_INPUT DATA_:
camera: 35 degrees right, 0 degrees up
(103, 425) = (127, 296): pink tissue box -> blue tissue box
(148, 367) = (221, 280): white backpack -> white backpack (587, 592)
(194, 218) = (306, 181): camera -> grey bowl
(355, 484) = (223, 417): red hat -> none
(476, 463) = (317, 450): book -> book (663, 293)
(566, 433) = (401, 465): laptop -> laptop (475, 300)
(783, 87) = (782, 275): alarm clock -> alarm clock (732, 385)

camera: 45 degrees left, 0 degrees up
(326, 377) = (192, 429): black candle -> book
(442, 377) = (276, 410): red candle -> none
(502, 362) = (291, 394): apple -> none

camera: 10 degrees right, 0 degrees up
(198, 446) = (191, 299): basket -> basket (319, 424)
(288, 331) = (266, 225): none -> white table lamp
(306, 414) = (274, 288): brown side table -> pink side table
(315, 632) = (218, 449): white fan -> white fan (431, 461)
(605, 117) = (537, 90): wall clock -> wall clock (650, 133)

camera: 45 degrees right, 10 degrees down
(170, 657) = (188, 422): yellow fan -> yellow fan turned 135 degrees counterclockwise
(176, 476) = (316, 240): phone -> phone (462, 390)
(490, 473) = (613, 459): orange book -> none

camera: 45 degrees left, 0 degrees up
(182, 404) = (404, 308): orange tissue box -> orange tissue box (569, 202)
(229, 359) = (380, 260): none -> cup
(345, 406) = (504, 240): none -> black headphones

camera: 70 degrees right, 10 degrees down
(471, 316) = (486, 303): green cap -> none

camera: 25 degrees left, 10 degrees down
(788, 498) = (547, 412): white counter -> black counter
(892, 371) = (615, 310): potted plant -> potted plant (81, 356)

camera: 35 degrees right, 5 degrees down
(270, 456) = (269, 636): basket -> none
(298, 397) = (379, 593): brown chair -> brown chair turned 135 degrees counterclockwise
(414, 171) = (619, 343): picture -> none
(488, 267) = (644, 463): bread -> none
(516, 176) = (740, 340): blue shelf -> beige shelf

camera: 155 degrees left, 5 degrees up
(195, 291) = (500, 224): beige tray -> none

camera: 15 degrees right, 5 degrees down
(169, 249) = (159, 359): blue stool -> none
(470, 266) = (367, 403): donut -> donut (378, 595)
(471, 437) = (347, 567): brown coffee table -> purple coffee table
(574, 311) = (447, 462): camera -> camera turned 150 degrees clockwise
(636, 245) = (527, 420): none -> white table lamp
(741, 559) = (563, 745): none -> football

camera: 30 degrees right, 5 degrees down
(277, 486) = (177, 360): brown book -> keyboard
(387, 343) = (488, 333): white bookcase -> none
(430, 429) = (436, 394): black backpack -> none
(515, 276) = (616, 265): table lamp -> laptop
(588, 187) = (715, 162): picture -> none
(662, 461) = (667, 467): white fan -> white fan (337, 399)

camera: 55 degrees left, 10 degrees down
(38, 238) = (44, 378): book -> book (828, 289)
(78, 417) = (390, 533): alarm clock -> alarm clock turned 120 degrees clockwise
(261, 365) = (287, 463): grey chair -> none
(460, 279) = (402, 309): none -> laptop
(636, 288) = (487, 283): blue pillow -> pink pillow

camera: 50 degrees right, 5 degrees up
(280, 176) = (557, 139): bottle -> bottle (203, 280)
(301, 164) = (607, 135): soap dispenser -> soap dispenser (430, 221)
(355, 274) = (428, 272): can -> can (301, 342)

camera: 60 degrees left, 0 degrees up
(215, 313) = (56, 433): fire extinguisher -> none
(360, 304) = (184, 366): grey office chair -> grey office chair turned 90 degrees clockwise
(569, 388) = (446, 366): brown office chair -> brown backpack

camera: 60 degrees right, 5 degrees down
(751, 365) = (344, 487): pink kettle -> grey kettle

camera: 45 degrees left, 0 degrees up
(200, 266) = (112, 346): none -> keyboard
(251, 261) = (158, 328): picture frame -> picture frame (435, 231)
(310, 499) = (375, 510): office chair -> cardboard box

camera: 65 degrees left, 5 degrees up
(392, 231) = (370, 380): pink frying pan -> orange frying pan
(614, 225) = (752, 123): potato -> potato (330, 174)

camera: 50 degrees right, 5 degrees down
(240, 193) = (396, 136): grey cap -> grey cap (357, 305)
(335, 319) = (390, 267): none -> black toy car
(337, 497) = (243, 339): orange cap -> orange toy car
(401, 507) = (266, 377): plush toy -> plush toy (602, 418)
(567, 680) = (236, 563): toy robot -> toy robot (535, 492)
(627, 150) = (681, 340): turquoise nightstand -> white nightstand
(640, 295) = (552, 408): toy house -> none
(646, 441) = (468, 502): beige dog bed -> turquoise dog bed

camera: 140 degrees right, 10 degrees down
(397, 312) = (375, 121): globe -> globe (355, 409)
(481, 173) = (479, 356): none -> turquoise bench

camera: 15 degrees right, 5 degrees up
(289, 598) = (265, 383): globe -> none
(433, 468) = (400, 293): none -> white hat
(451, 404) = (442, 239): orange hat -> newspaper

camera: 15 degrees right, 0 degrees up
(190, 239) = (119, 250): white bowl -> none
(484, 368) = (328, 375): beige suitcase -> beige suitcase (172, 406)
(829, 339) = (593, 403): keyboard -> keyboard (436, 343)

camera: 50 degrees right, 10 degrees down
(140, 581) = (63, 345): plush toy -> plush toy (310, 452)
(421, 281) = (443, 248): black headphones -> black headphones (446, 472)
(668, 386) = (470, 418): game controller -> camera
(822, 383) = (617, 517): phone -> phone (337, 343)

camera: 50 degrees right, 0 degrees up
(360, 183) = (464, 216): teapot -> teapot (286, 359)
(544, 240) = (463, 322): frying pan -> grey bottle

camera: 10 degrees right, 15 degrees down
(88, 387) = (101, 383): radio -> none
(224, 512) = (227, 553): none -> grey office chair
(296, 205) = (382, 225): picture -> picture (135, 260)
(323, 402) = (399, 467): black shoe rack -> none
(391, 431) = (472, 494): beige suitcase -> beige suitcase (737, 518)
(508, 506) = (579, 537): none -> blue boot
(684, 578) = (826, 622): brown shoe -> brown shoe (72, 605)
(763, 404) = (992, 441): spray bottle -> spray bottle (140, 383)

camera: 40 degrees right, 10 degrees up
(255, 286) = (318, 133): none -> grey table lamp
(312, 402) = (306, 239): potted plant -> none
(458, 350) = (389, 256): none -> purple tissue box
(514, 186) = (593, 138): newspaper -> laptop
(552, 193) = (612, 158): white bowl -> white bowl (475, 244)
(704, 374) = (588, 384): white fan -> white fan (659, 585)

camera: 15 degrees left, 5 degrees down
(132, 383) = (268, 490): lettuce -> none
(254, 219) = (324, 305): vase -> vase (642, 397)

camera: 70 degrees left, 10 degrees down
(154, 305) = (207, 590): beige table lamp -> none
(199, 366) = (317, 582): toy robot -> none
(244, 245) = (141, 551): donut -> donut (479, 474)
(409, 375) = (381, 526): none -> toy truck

_TASK TO COMPLETE_:
Your task is to repeat each line of the material exactly.

_RESPONSE BOX_:
camera: 35 degrees right, 0 degrees up
(103, 425) = (127, 296): pink tissue box -> blue tissue box
(148, 367) = (221, 280): white backpack -> white backpack (587, 592)
(194, 218) = (306, 181): camera -> grey bowl
(355, 484) = (223, 417): red hat -> none
(476, 463) = (317, 450): book -> book (663, 293)
(566, 433) = (401, 465): laptop -> laptop (475, 300)
(783, 87) = (782, 275): alarm clock -> alarm clock (732, 385)

camera: 45 degrees left, 0 degrees up
(326, 377) = (192, 429): black candle -> book
(442, 377) = (276, 410): red candle -> none
(502, 362) = (291, 394): apple -> none

camera: 10 degrees right, 0 degrees up
(198, 446) = (191, 299): basket -> basket (319, 424)
(288, 331) = (266, 225): none -> white table lamp
(306, 414) = (274, 288): brown side table -> pink side table
(315, 632) = (218, 449): white fan -> white fan (431, 461)
(605, 117) = (537, 90): wall clock -> wall clock (650, 133)

camera: 45 degrees right, 10 degrees down
(170, 657) = (188, 422): yellow fan -> yellow fan turned 135 degrees counterclockwise
(176, 476) = (316, 240): phone -> phone (462, 390)
(490, 473) = (613, 459): orange book -> none

camera: 45 degrees left, 0 degrees up
(182, 404) = (404, 308): orange tissue box -> orange tissue box (569, 202)
(229, 359) = (380, 260): none -> cup
(345, 406) = (504, 240): none -> black headphones

camera: 70 degrees right, 10 degrees down
(471, 316) = (486, 303): green cap -> none

camera: 25 degrees left, 10 degrees down
(788, 498) = (547, 412): white counter -> black counter
(892, 371) = (615, 310): potted plant -> potted plant (81, 356)

camera: 35 degrees right, 5 degrees down
(270, 456) = (269, 636): basket -> none
(298, 397) = (379, 593): brown chair -> brown chair turned 135 degrees counterclockwise
(414, 171) = (619, 343): picture -> none
(488, 267) = (644, 463): bread -> none
(516, 176) = (740, 340): blue shelf -> beige shelf

camera: 155 degrees left, 5 degrees up
(195, 291) = (500, 224): beige tray -> none

camera: 15 degrees right, 5 degrees down
(169, 249) = (159, 359): blue stool -> none
(470, 266) = (367, 403): donut -> donut (378, 595)
(471, 437) = (347, 567): brown coffee table -> purple coffee table
(574, 311) = (447, 462): camera -> camera turned 150 degrees clockwise
(636, 245) = (527, 420): none -> white table lamp
(741, 559) = (563, 745): none -> football

camera: 30 degrees right, 5 degrees down
(277, 486) = (177, 360): brown book -> keyboard
(387, 343) = (488, 333): white bookcase -> none
(430, 429) = (436, 394): black backpack -> none
(515, 276) = (616, 265): table lamp -> laptop
(588, 187) = (715, 162): picture -> none
(662, 461) = (667, 467): white fan -> white fan (337, 399)

camera: 55 degrees left, 10 degrees down
(38, 238) = (44, 378): book -> book (828, 289)
(78, 417) = (390, 533): alarm clock -> alarm clock turned 120 degrees clockwise
(261, 365) = (287, 463): grey chair -> none
(460, 279) = (402, 309): none -> laptop
(636, 288) = (487, 283): blue pillow -> pink pillow

camera: 50 degrees right, 5 degrees up
(280, 176) = (557, 139): bottle -> bottle (203, 280)
(301, 164) = (607, 135): soap dispenser -> soap dispenser (430, 221)
(355, 274) = (428, 272): can -> can (301, 342)

camera: 60 degrees left, 0 degrees up
(215, 313) = (56, 433): fire extinguisher -> none
(360, 304) = (184, 366): grey office chair -> grey office chair turned 90 degrees clockwise
(569, 388) = (446, 366): brown office chair -> brown backpack

camera: 60 degrees right, 5 degrees down
(751, 365) = (344, 487): pink kettle -> grey kettle

camera: 45 degrees left, 0 degrees up
(200, 266) = (112, 346): none -> keyboard
(251, 261) = (158, 328): picture frame -> picture frame (435, 231)
(310, 499) = (375, 510): office chair -> cardboard box

camera: 65 degrees left, 5 degrees up
(392, 231) = (370, 380): pink frying pan -> orange frying pan
(614, 225) = (752, 123): potato -> potato (330, 174)

camera: 50 degrees right, 5 degrees down
(240, 193) = (396, 136): grey cap -> grey cap (357, 305)
(335, 319) = (390, 267): none -> black toy car
(337, 497) = (243, 339): orange cap -> orange toy car
(401, 507) = (266, 377): plush toy -> plush toy (602, 418)
(567, 680) = (236, 563): toy robot -> toy robot (535, 492)
(627, 150) = (681, 340): turquoise nightstand -> white nightstand
(640, 295) = (552, 408): toy house -> none
(646, 441) = (468, 502): beige dog bed -> turquoise dog bed

camera: 140 degrees right, 10 degrees down
(397, 312) = (375, 121): globe -> globe (355, 409)
(481, 173) = (479, 356): none -> turquoise bench

camera: 15 degrees right, 5 degrees up
(289, 598) = (265, 383): globe -> none
(433, 468) = (400, 293): none -> white hat
(451, 404) = (442, 239): orange hat -> newspaper

camera: 15 degrees right, 0 degrees up
(190, 239) = (119, 250): white bowl -> none
(484, 368) = (328, 375): beige suitcase -> beige suitcase (172, 406)
(829, 339) = (593, 403): keyboard -> keyboard (436, 343)

camera: 50 degrees right, 10 degrees down
(140, 581) = (63, 345): plush toy -> plush toy (310, 452)
(421, 281) = (443, 248): black headphones -> black headphones (446, 472)
(668, 386) = (470, 418): game controller -> camera
(822, 383) = (617, 517): phone -> phone (337, 343)

camera: 50 degrees right, 0 degrees up
(360, 183) = (464, 216): teapot -> teapot (286, 359)
(544, 240) = (463, 322): frying pan -> grey bottle

camera: 10 degrees right, 15 degrees down
(88, 387) = (101, 383): radio -> none
(224, 512) = (227, 553): none -> grey office chair
(296, 205) = (382, 225): picture -> picture (135, 260)
(323, 402) = (399, 467): black shoe rack -> none
(391, 431) = (472, 494): beige suitcase -> beige suitcase (737, 518)
(508, 506) = (579, 537): none -> blue boot
(684, 578) = (826, 622): brown shoe -> brown shoe (72, 605)
(763, 404) = (992, 441): spray bottle -> spray bottle (140, 383)

camera: 40 degrees right, 10 degrees up
(255, 286) = (318, 133): none -> grey table lamp
(312, 402) = (306, 239): potted plant -> none
(458, 350) = (389, 256): none -> purple tissue box
(514, 186) = (593, 138): newspaper -> laptop
(552, 193) = (612, 158): white bowl -> white bowl (475, 244)
(704, 374) = (588, 384): white fan -> white fan (659, 585)

camera: 15 degrees left, 5 degrees down
(132, 383) = (268, 490): lettuce -> none
(254, 219) = (324, 305): vase -> vase (642, 397)

camera: 70 degrees left, 10 degrees down
(154, 305) = (207, 590): beige table lamp -> none
(199, 366) = (317, 582): toy robot -> none
(244, 245) = (141, 551): donut -> donut (479, 474)
(409, 375) = (381, 526): none -> toy truck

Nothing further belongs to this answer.